Jambi – Persoalan keterlambatan pembayaran gaji kembali mencuat di RSUD Raden Mattaher Jambi. Sejumlah petugas kebersihan (cleaning service) mengeluhkan gaji mereka yang diduga belum dibayarkan selama tiga bulan terakhir, terhitung sejak Oktober hingga Desember 2025. Kondisi ini menimbulkan keresahan di kalangan pekerja, terlebih menjelang periode cuti bersama dan meningkatnya kebutuhan rumah tangga.

Informasi yang dihimpun menyebutkan, para petugas kebersihan tersebut merupakan tenaga alih daya (outsourcing) yang setiap hari bertugas menjaga kebersihan lingkungan rumah sakit rujukan Provinsi Jambi itu. Namun hingga kini, hak mereka berupa gaji belum juga diterima.

“Sudah tiga bulan kami belum menerima gaji. Padahal kebutuhan rumah tangga terus berjalan. Banyak dari kami yang menjadi tulang punggung keluarga,” ujar salah seorang petugas kebersihan yang meminta identitasnya dirahasiakan, Selasa (23/12).

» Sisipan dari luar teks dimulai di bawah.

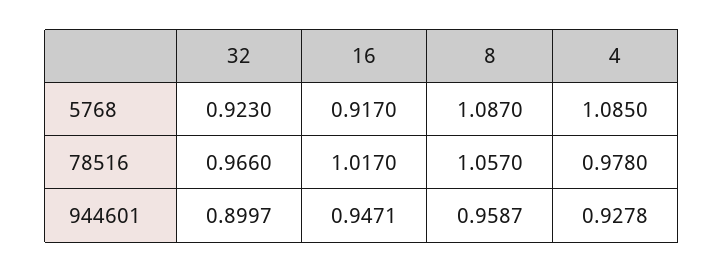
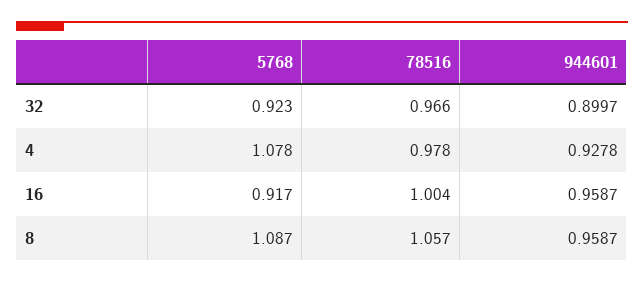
4, 5768: 1.085 -> 1.078
16, 78516: 1.017 -> 1.004
16, 944601: 0.9471 -> 0.9587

Keluhan serupa tidak hanya datang dari petugas kebersihan. Sejumlah pegawai Pemerintah dengan Perjanjian Kerja (PPPK) paruh waktu di RSUD Raden Mattaher juga mengaku insentif dan gaji yang seharusnya diterima belum cair tepat waktu.

“Kami PPPK paruh waktu yang baru dilantik tidak berani bersuara. Ada rasa takut jika menyampaikan keluhan ke media atau ke publik bisa berdampak pada status pekerjaan kami,” ungkap seorang pegawai PPPK paruh waktu.

Menanggapi keluhan tersebut, Manajemen PT KPR melalui pernyataan Ika Sonizar menjelaskan bahwa keterlambatan pembayaran gaji disebabkan belum dibayarkannya dana dari pihak rumah sakit. Hal itu disampaikan Ika Sonizar pada Sabtu (27/12/2025).

“Iyo, karna rumah sakit tidak ada dana untuk membayar dari dana BLUD bulan Oktober, November dan Desember,” ujarnya.

Ia menegaskan, selama tiga bulan terakhir perusahaan telah tetap menjalankan kewajiban kerja, namun pembayaran dari pihak RSUD belum diterima.

“Jadi perusahaan kerja 3 bulan belum dibayar pihak RSUD. Janjinyo dibayar anggaran BLUD 2026 di Januari,” tambahnya.

Sementara itu, aktivis Jambi, Fauzan Hasbi, turut menyoroti persoalan tersebut. Ia meminta pihak manajemen RSUD Raden Mattaher dan Gubernur Jambi untuk melakukan evaluasi menyeluruh, khususnya terkait pengelolaan anggaran dan kinerja petugas kebersihan demi pelayanan rumah sakit yang prima.

“Petugas kebersihan adalah bagian penting dari pelayanan rumah sakit. Kalau hak mereka diabaikan, tentu berdampak pada kualitas layanan. Saya minta pihak rumah sakit dan Gubernur Jambi segera mengevaluasi, agar pelayanan RSUD Raden Mattaher bisa berjalan optimal dan berkeadilan,” tegas Fauzan.

Para pekerja berharap persoalan ini dapat segera diselesaikan. Mereka menilai keterlambatan pembayaran gaji dan insentif sangat memberatkan, terutama menjelang hari libur panjang dan cuti bersama, di mana kebutuhan ekonomi masyarakat biasanya meningkat.